Sin más, el señor Juan sacó su mano a pasear y, de un golpe seco, apagó el despertador. Tenía analítica. Luego, misa. Y café con churros donde Miguel. En la barra, con Miguel muerto de risa, el bueno de nuestro amigo Juan desahogó sus pesadillas. Y, antes, durante la misa, se entregó, arrullado por una paz indescriptible, a sus sueños.
(…)
Lamentablemente, cuando nosotros despertamos cada mañana de mayo, nuestra pesadilla, como el dinosaurio de Monterroso, todavía está allí. Se llama discoteca y es el resultado de la falta de imaginación de quienes no han sabido monetizar las oportunidades de la feria de otra forma que no sea pervirtiendo un lugar sagrado como es nuestra maltratada plaza de Las Ventas, ahora un lodazal lleno de vomitonas y botellas; de almas desorientadas que asisten a la corrida como un acto de reafirmación no se sabe si patriótica, de rebeldía juvenil o de pensamiento único e identidad uniforme.
Y verán que he usado la palabra “monetizar” porque no hace falta ser un lince para darse cuenta de que aumentar la afición entre el público joven (actividad loable, por otro lado) no es el objetivo principal de esta iniciativa y sí lo es aumentar las ganancias, lo cual es totalmente lícito, porque esto lo llevan empresarios, no onegés. Pero, y aquí es donde nos vamos al conflicto, además de empresarios se les supone aficionados y, creo, tienen capacidad y equipo suficiente para encontrar salidas donde ambos términos convivan en paz y sin pisarse.
Igual que encontrarán soluciones que animen a los jóvenes a asistir a la plaza y que ello suponga algún tipo de privilegio (que la entrada ofrezca descuentos en hostelería alrededor de la plaza, por ejemplo, o cualquier otra ventaja que se les ocurra negociar a sus equipos de marketing, que los tendrán) sin necesidad de convertir la plaza en una rave con un ambiente muy determinado, enfocada a una edad muy concreta y a unos perfiles muy definidos que causan problemas de acceso y evacuación cada viernes y sábado de feria, entre otros trastornos que tienen que ver el “botellonismo” que se da dentro de la propia plaza.
No trato de hacer aquí una censura al consumo de alcohol (francamente, me da igual lo que beba cada uno) ni analizar cómo se divierte la gente más joven (también me da igual), solo de sumarme a la queja de miles de aficionados y abonados que reclaman que la plaza siga siendo lo que es en esencia y no se pervierta con iniciativas que nada tienen que ver con la celebración de la corrida de toros. Estoy segura de que se hacen eco de estas protestas y están ya trabajando para buscar soluciones que no acarreen el desaguisado de suciedad, ruido y otras molestias que sí supone la discoteca.

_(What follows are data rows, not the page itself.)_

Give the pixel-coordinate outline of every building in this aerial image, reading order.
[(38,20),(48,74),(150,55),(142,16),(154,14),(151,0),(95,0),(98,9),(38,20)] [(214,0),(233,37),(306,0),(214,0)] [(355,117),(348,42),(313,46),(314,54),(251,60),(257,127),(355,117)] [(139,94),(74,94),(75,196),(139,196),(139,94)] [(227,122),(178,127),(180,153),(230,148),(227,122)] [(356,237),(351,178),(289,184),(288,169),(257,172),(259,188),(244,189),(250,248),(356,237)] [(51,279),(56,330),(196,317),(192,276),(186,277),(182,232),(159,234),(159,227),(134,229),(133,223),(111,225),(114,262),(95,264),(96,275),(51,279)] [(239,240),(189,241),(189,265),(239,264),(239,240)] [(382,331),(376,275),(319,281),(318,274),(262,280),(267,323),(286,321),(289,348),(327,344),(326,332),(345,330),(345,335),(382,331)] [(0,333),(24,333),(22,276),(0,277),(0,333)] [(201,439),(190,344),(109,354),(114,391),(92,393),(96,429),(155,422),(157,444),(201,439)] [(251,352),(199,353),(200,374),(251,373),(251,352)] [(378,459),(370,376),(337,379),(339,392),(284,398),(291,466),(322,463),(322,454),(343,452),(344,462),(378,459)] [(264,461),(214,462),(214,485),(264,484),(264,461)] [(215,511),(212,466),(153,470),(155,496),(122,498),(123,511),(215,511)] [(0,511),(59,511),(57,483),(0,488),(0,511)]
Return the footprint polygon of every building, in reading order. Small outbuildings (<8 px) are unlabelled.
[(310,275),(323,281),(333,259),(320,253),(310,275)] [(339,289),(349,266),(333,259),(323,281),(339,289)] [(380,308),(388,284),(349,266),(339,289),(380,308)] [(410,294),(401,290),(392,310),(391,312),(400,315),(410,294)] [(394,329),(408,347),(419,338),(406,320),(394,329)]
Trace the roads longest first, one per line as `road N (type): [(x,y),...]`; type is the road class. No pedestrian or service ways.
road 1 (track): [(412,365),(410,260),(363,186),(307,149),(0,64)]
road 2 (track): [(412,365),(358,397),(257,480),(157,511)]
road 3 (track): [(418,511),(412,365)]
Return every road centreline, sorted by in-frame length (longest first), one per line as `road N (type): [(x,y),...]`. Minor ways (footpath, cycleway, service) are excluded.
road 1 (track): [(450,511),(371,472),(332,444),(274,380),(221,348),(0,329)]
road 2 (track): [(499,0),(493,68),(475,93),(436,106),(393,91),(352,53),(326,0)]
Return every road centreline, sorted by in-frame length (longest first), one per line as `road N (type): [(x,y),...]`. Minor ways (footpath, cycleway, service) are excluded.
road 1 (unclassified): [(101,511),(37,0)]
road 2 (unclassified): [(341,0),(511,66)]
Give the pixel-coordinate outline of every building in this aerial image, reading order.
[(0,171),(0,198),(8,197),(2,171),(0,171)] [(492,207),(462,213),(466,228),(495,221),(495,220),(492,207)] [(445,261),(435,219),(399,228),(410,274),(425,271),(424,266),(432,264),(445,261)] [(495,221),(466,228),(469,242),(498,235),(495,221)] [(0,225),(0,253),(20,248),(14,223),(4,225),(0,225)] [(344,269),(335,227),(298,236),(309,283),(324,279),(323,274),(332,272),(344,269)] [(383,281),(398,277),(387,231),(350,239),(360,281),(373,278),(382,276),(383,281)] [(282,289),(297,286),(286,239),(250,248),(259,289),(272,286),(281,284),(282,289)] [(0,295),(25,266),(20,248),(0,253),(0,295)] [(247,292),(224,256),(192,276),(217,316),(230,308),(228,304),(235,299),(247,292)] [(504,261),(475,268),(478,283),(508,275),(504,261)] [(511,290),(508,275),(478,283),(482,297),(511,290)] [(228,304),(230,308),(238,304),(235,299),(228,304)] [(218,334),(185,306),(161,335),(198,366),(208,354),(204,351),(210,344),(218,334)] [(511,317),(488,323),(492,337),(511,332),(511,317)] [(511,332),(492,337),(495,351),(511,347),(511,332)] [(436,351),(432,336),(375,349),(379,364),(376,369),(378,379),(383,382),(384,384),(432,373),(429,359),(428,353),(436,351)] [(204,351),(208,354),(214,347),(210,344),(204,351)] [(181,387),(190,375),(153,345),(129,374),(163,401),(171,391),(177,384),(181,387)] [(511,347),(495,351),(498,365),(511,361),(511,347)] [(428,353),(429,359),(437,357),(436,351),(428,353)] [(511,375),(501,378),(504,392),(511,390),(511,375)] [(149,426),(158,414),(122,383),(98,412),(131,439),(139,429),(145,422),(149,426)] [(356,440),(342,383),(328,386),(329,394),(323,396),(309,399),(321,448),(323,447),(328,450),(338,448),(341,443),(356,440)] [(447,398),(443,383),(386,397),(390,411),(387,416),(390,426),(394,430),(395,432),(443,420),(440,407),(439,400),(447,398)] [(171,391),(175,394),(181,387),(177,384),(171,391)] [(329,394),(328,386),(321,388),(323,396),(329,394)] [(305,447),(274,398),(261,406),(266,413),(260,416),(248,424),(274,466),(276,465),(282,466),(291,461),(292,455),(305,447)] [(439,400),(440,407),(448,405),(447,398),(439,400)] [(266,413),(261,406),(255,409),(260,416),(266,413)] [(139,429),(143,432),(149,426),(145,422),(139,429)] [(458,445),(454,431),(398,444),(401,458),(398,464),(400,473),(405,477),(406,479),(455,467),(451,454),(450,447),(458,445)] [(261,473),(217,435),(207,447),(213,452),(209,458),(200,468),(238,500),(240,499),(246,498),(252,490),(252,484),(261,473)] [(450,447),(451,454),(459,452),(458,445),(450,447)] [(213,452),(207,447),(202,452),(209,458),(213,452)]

Para que algo se suceda, perdure y sea, tiene que cuidarse. Ese algo, en el caso que nos ocupa, es la celebración de la corrida de toros, ese hecho cultural y también económico con el que unos disfrutamos y a otros da de comer. Recordemos, si eliminamos lo primero, lo segundo caerá por su propia definición. La verticalidad de este universo rico y plural que es la fiesta de los toros reside en el rito. Si este se pervierte, todo desaparece.
Por concluir, y para a quienes la historia del señor Juan no les suponga una metáfora válida, vayamos a otros territorios: leer a Garcilaso en medio de una orgía o hacer una barbacoa en una sala de El Prado (qué maravilla comerte un bocata de panceta mientras contemplas Las Meninas o escuchar “¡Oh más dura que mármol a mis quejas!” mientras un desconocido con antifaz, que podría ser tu vecino, azota sin piedad tus nalgas).
(…)
“A Dios lo que es de Dios… y el chocolate con churros para los hombres”, señor Juan. ¡Vaya pesadillas tiene usted! ¡Imagínese el desaguisao! Los niños acabarían limpiándose las morreras en el manto de la Virgen. Y, lo que es peor, ellos no habrían tenido la culpa de nada.